**Data to use:**
--- start ---

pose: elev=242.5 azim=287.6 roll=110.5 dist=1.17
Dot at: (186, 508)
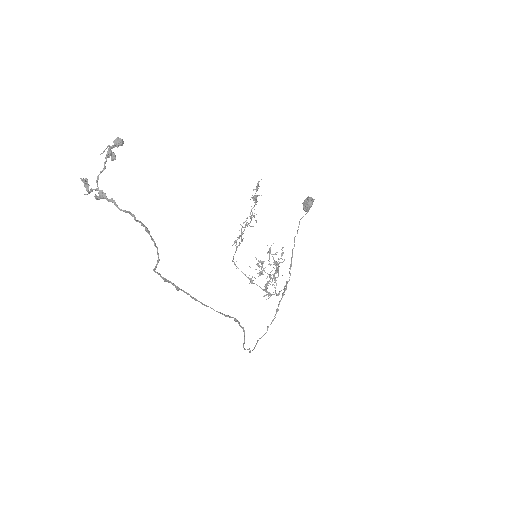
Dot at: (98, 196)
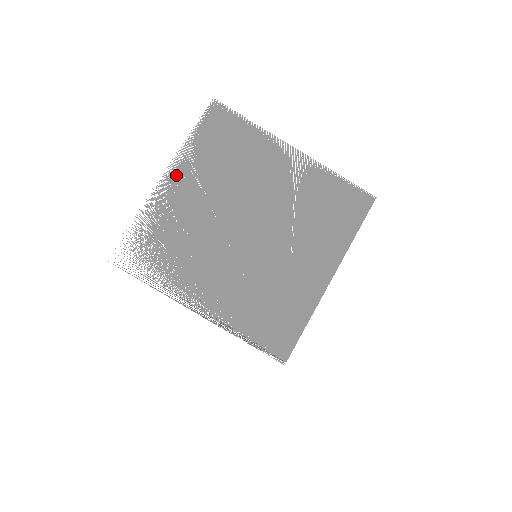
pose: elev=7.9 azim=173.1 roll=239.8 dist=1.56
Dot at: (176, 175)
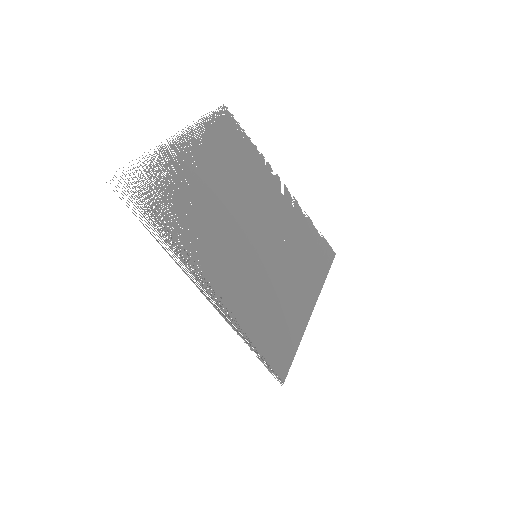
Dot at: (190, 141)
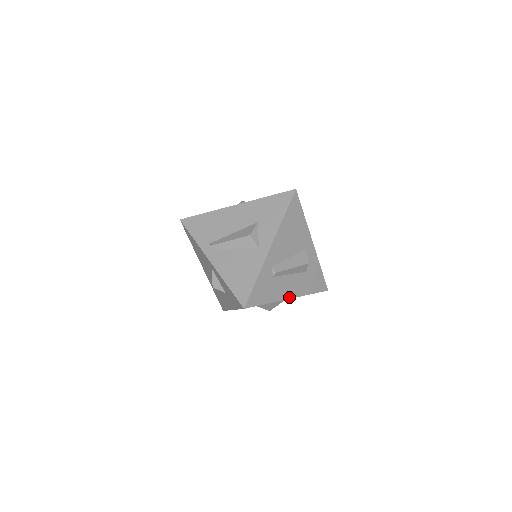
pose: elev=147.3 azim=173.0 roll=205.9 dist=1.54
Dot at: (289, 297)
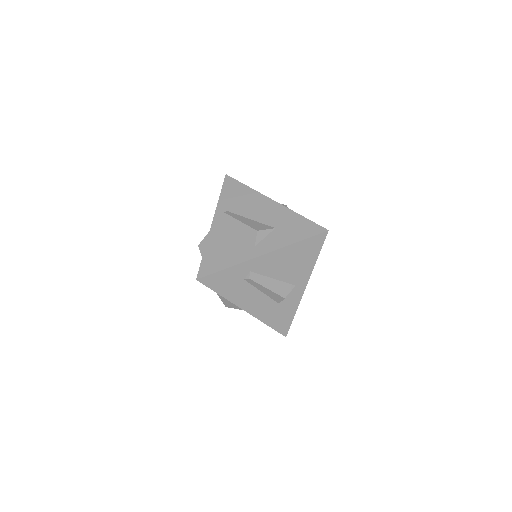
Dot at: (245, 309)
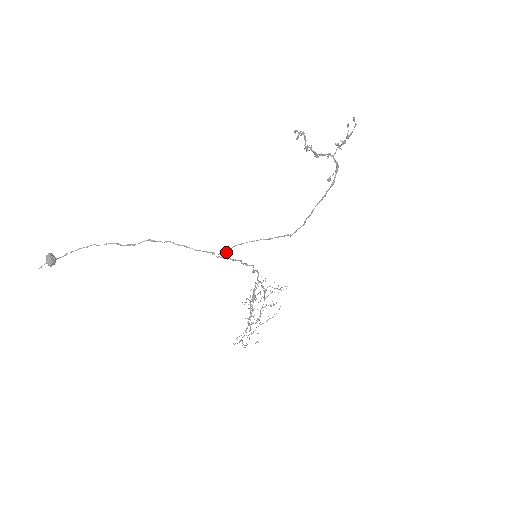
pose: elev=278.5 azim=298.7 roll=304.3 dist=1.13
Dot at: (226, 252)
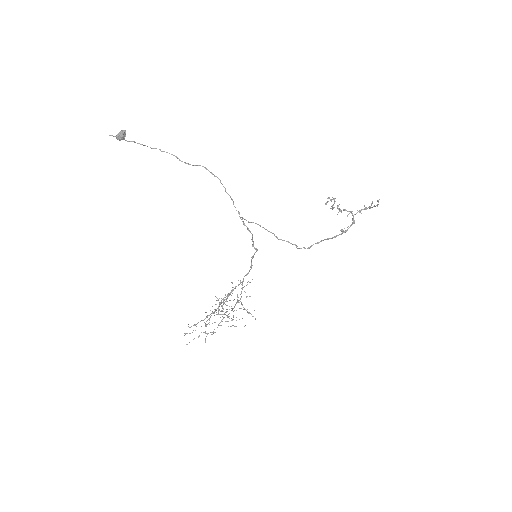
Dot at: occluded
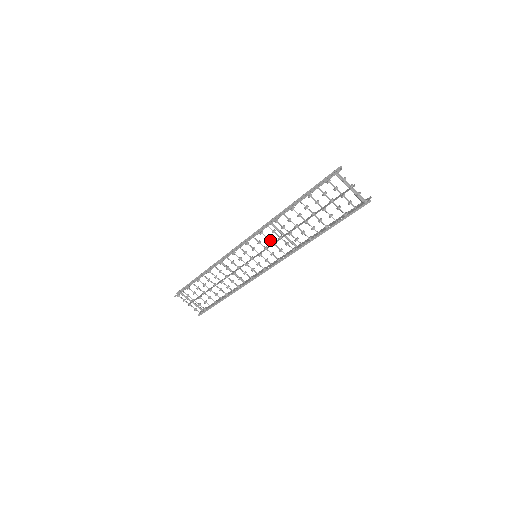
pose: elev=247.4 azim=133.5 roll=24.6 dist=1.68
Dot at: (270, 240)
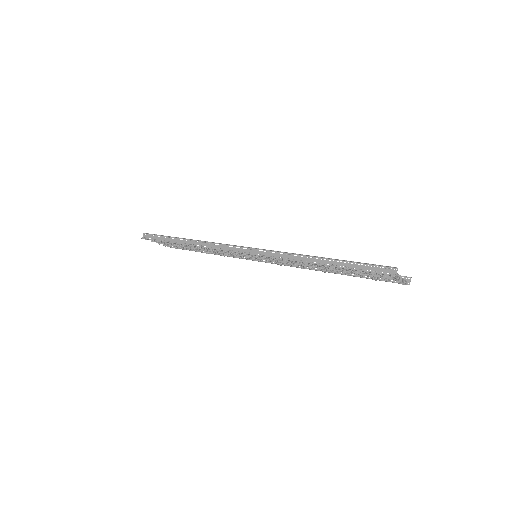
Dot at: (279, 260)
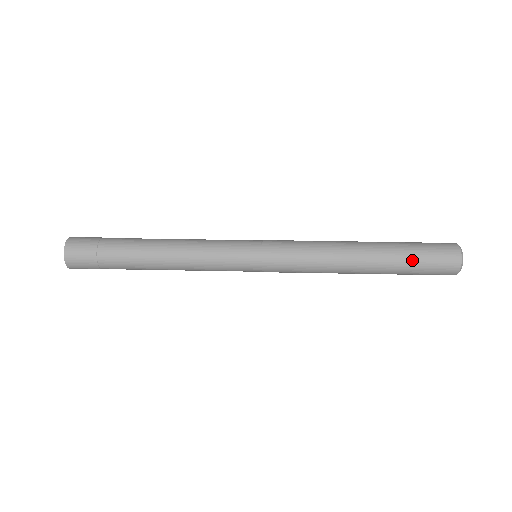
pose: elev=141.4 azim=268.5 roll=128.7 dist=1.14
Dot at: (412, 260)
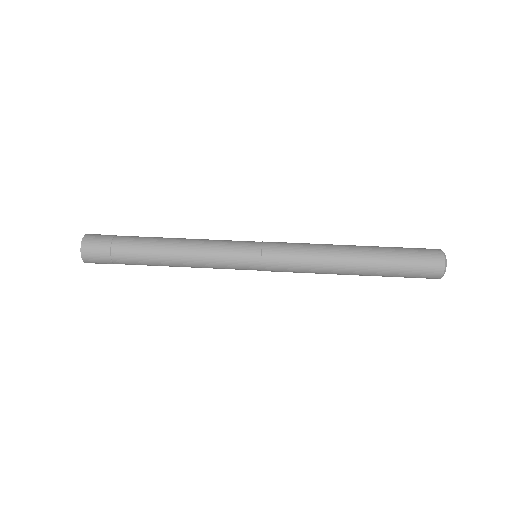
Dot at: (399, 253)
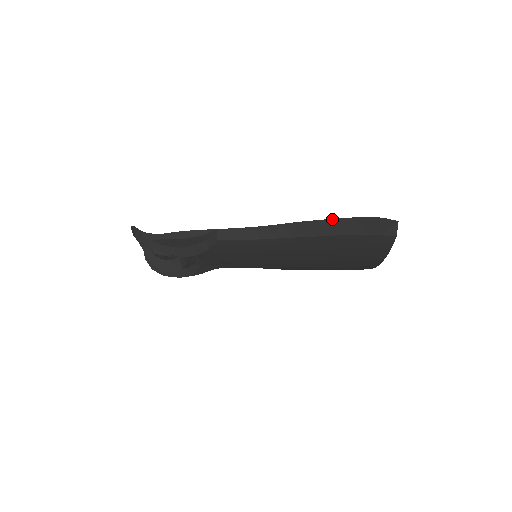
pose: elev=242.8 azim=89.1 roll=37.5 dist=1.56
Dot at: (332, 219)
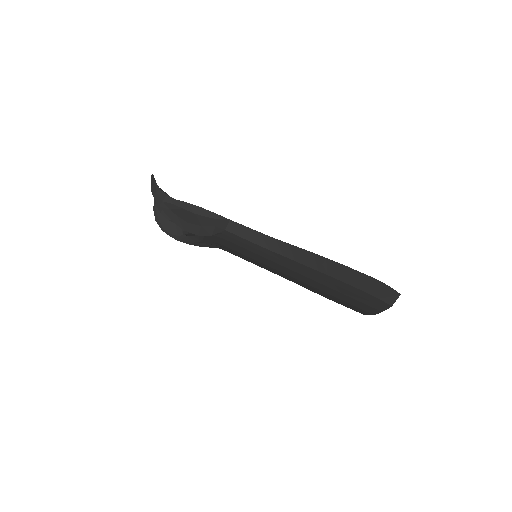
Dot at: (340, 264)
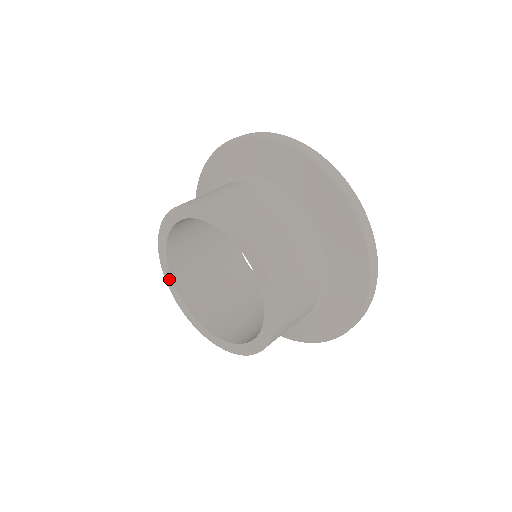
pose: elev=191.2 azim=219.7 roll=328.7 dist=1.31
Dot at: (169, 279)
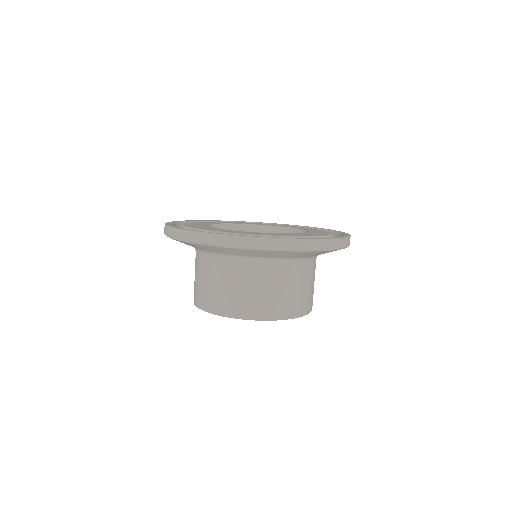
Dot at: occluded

--- end ---
--- start ---

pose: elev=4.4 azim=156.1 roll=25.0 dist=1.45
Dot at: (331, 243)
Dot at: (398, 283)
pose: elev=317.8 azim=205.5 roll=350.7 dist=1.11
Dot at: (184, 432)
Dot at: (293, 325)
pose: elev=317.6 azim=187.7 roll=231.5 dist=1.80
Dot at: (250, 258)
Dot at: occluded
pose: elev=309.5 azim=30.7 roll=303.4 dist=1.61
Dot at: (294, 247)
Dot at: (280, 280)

--- end ---
--- start ---

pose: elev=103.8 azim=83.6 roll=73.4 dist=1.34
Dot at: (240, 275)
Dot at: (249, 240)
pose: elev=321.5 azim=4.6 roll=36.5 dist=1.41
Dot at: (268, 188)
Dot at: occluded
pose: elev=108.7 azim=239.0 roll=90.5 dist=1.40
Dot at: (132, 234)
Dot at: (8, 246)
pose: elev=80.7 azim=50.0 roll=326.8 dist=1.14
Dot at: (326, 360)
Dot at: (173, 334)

--- end ---

**Set problem:** Repeat the material above word for word, from the line with "pose: elev=103.8 azim=83.6" up to and including the line with "Dot at: (8, 246)".

**Result of the task:**
pose: elev=103.8 azim=83.6 roll=73.4 dist=1.34
Dot at: (240, 275)
Dot at: (249, 240)
pose: elev=321.5 azim=4.6 roll=36.5 dist=1.41
Dot at: (268, 188)
Dot at: occluded
pose: elev=108.7 azim=239.0 roll=90.5 dist=1.40
Dot at: (132, 234)
Dot at: (8, 246)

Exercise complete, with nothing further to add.